Geschichte des Naturwaldreservats

Georg Sperber, von 1972-1998 Forstamtsleiter in Ebrach, schreibt, dass „forstliche Schlamperei“ den Artenreichtum der Ebracher Laubwälder bewirkte (siehe das Kapitel „Steigerwald“ in: Georg Sperber und Stephan Thierfelder: Urwälder Deutschlands, München 2. Auflage 2008, S. 51-53). Denn die Wälder wurden nur „extensiv“ und „nachlässig“ bewirtschaftet. Anders als in den Nachbarforstämtern Gerolzhofen und Eltmann gab es hier keine „fachgemäße Waldpflege“, keine „saubere Wirtschaft“, die „einseitig nach Gesichten der Wertholzproduktion“ wirtschaftet.

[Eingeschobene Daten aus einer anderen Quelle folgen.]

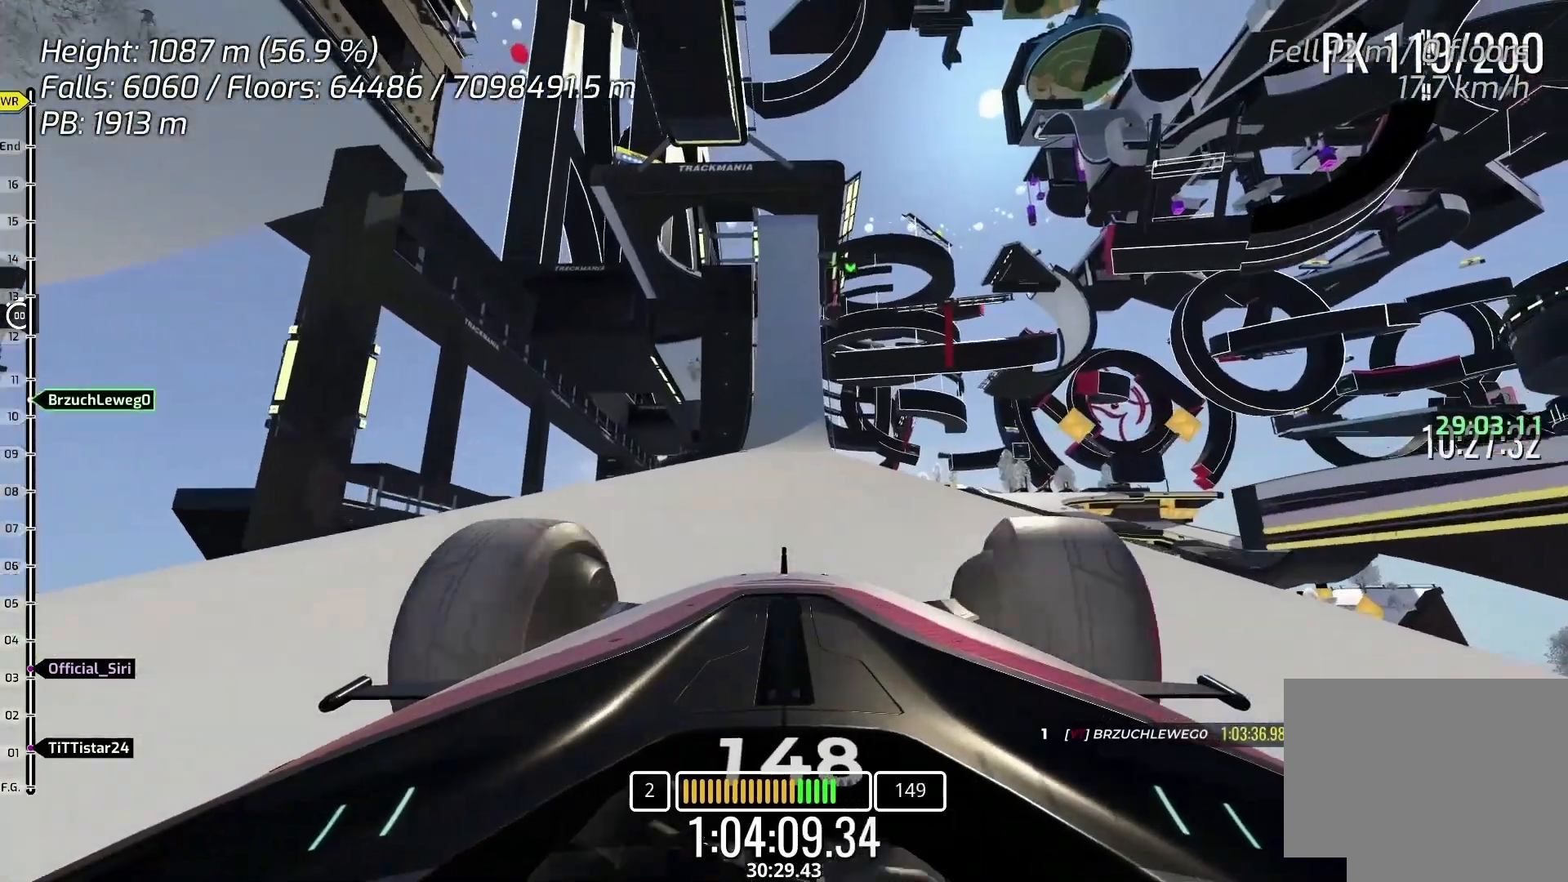
{"keys": ["up"], "events": [[333, "left", "down"], [433, "left", "up"]]}
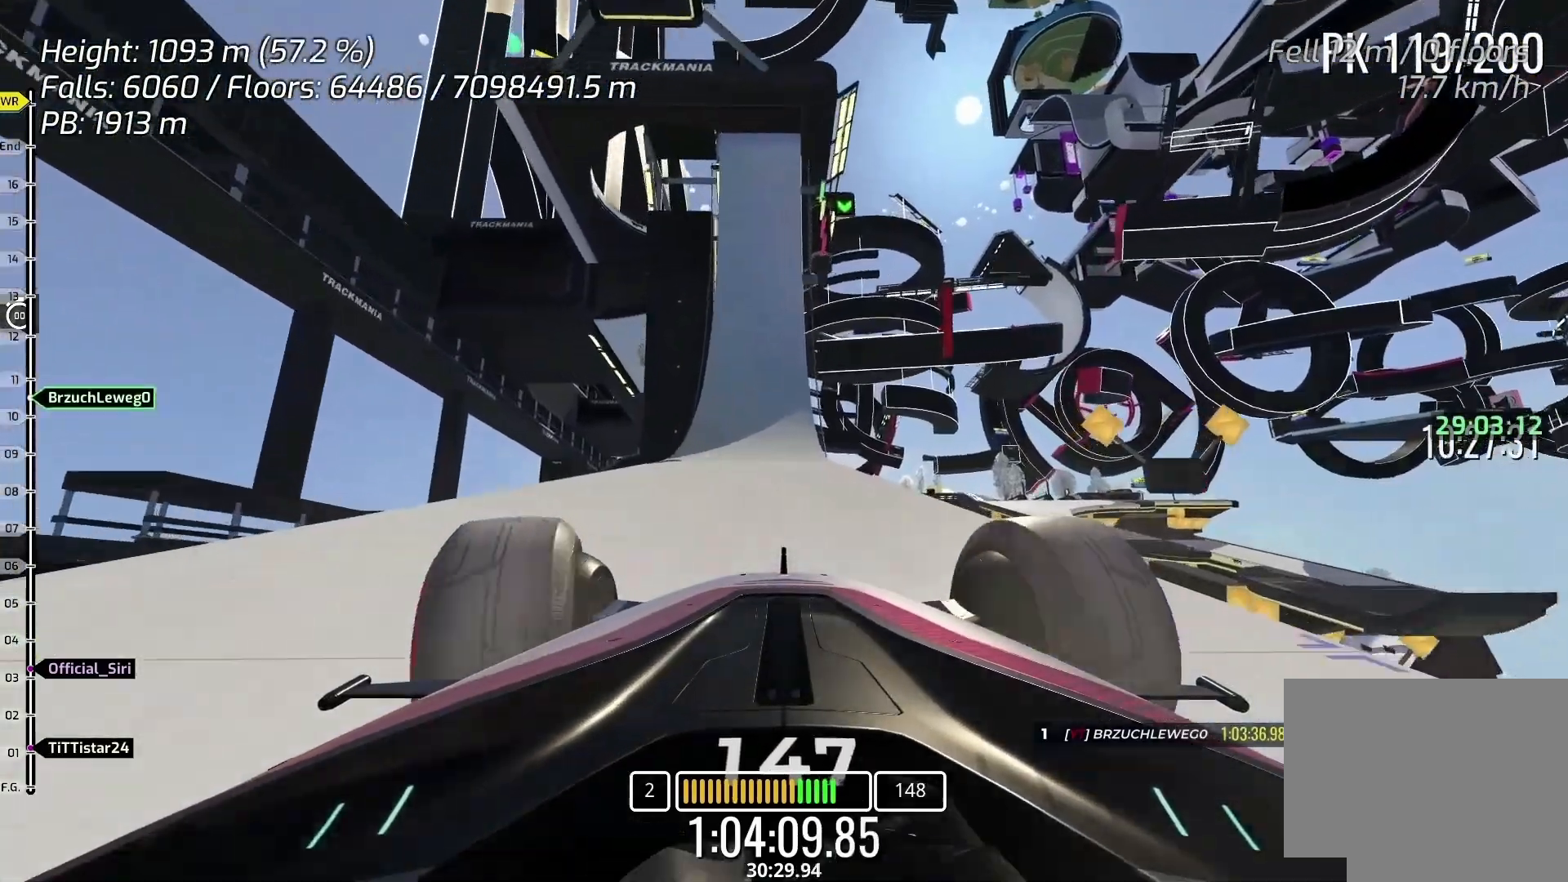
{"keys": ["up"], "events": []}
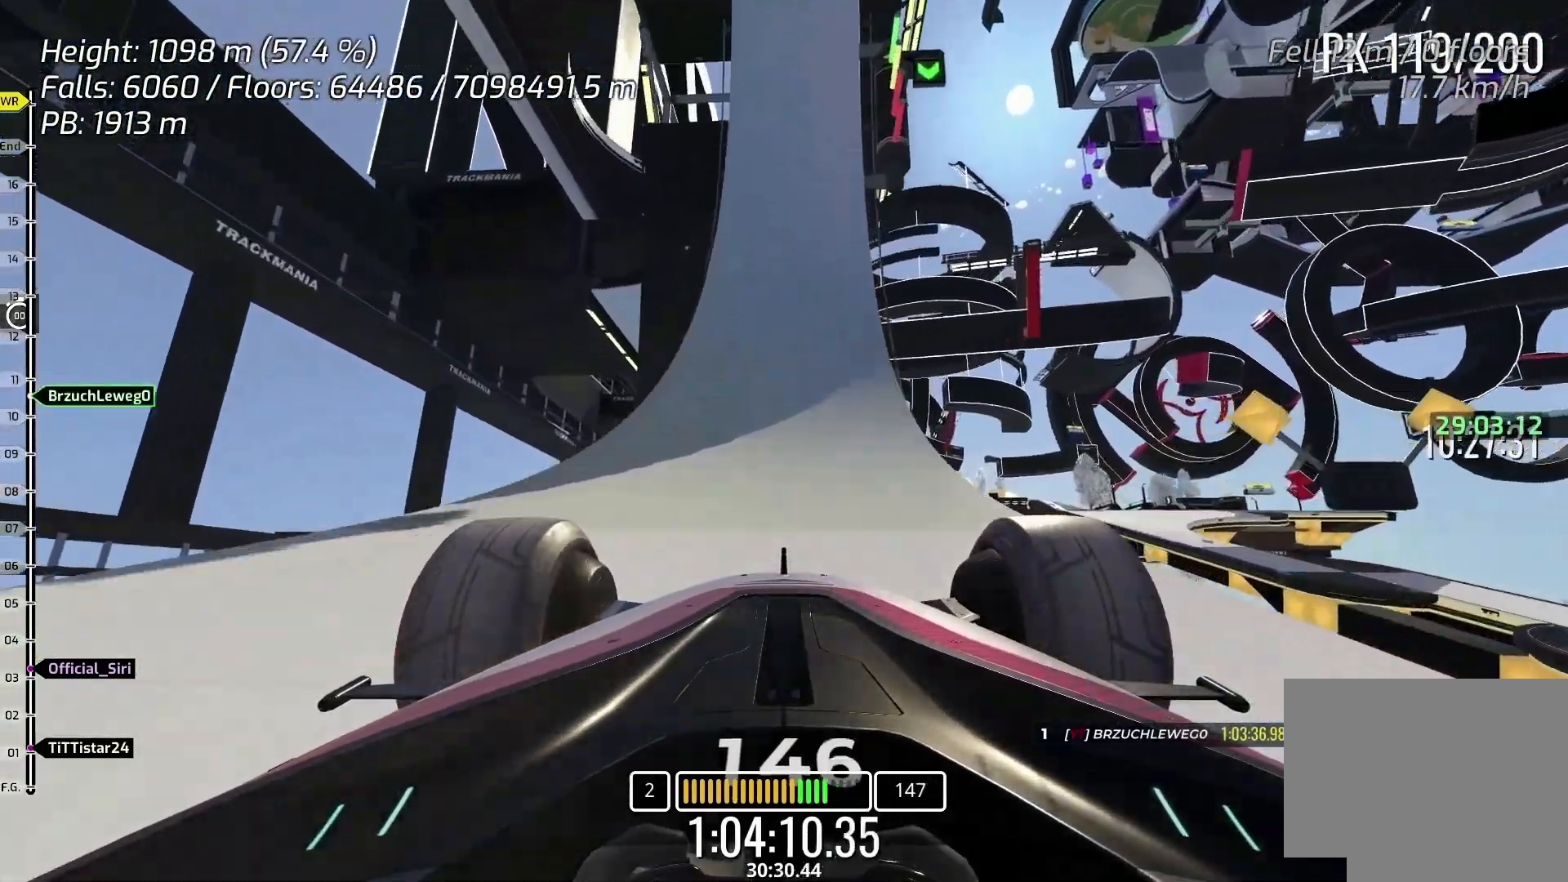
{"keys": ["up"], "events": [[267, "right", "down"], [333, "right", "up"]]}
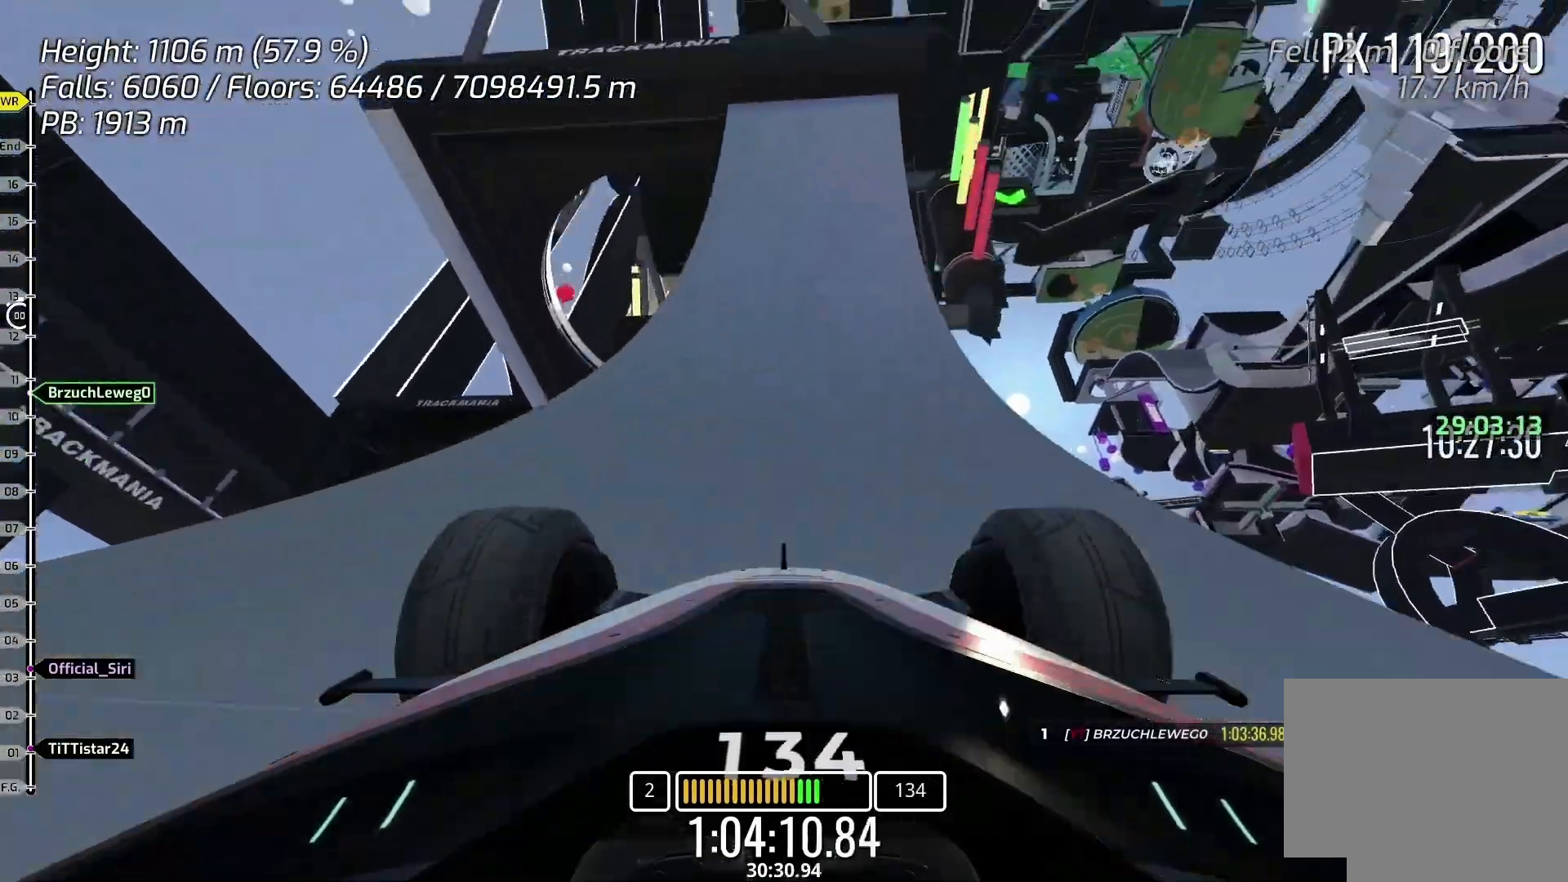
{"keys": ["right"], "events": [[267, "right", "down"], [333, "up", "up"]]}
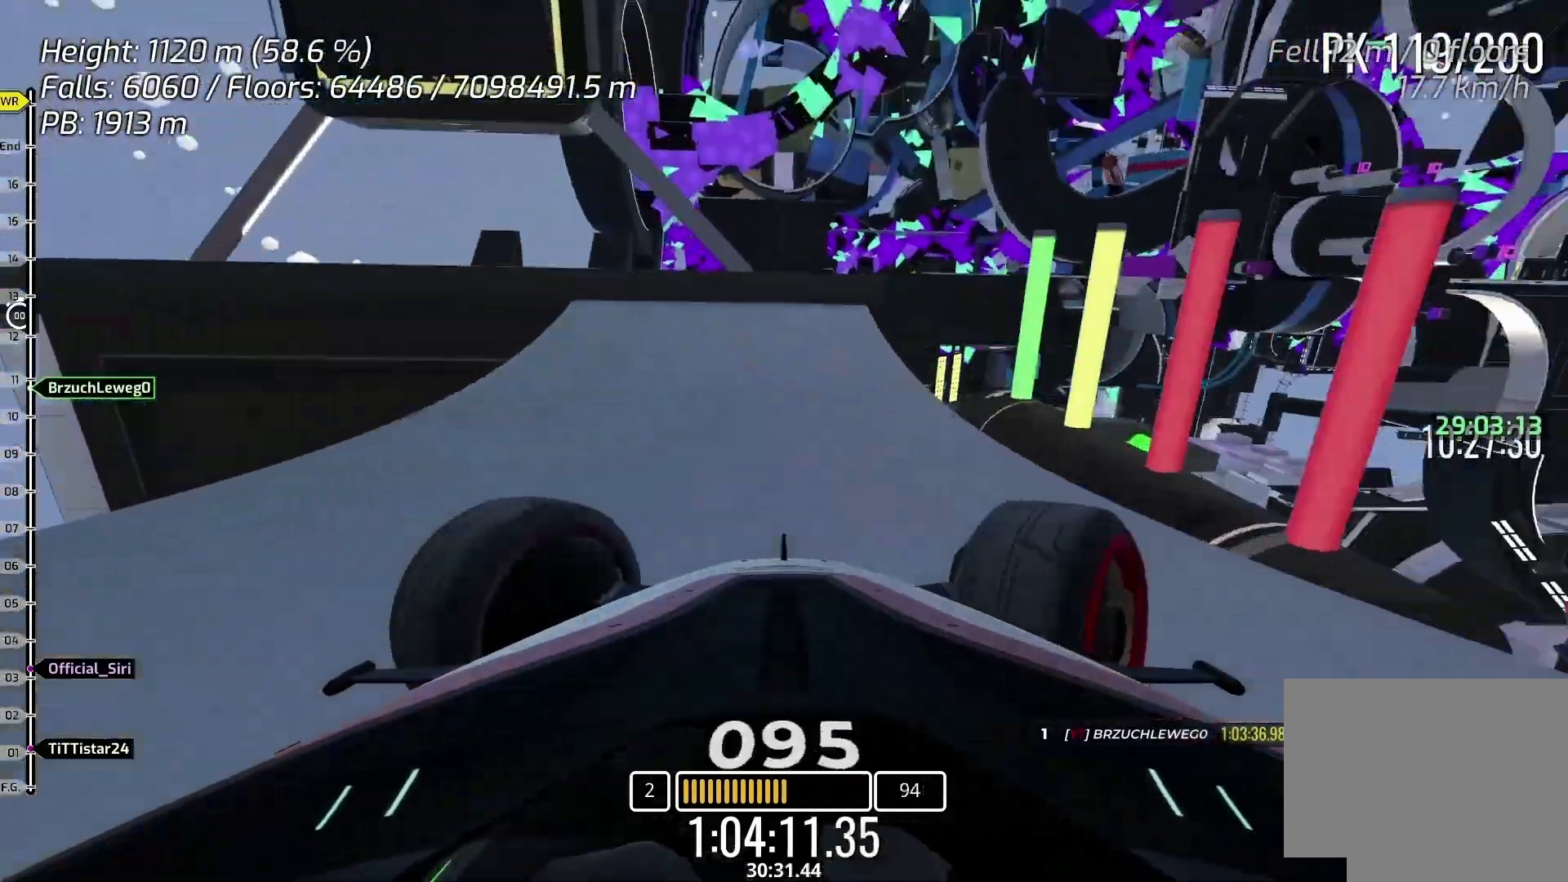
{"keys": ["right"], "events": []}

So blieben „Biotopbäume mit Specht- und Faulhöhlen“ und Zunderschwammbefall einfach stehen.

Bis 1950 wurden auf der nur 5 ha Hektar kleinen Kernfläche „nur Einzelbäume entnommen“ (siehe zum Folgenden den Naturwanderführer, S. 9). Danach wurden überhaupt keine Bäume mehr gefällt. 1978 wurde die Fläche als Naturwaldreservat unter Totalschutz gestellt. 1997 wurde das Reservat auf die heutige Größe von 49,6 ha erweitert und 2001 zum Naturschutzgebiet erklärt (siehe Verordnung zum Naturschutzgebiet Nr. 95 – „Naturwaldreservat Brunnstube“).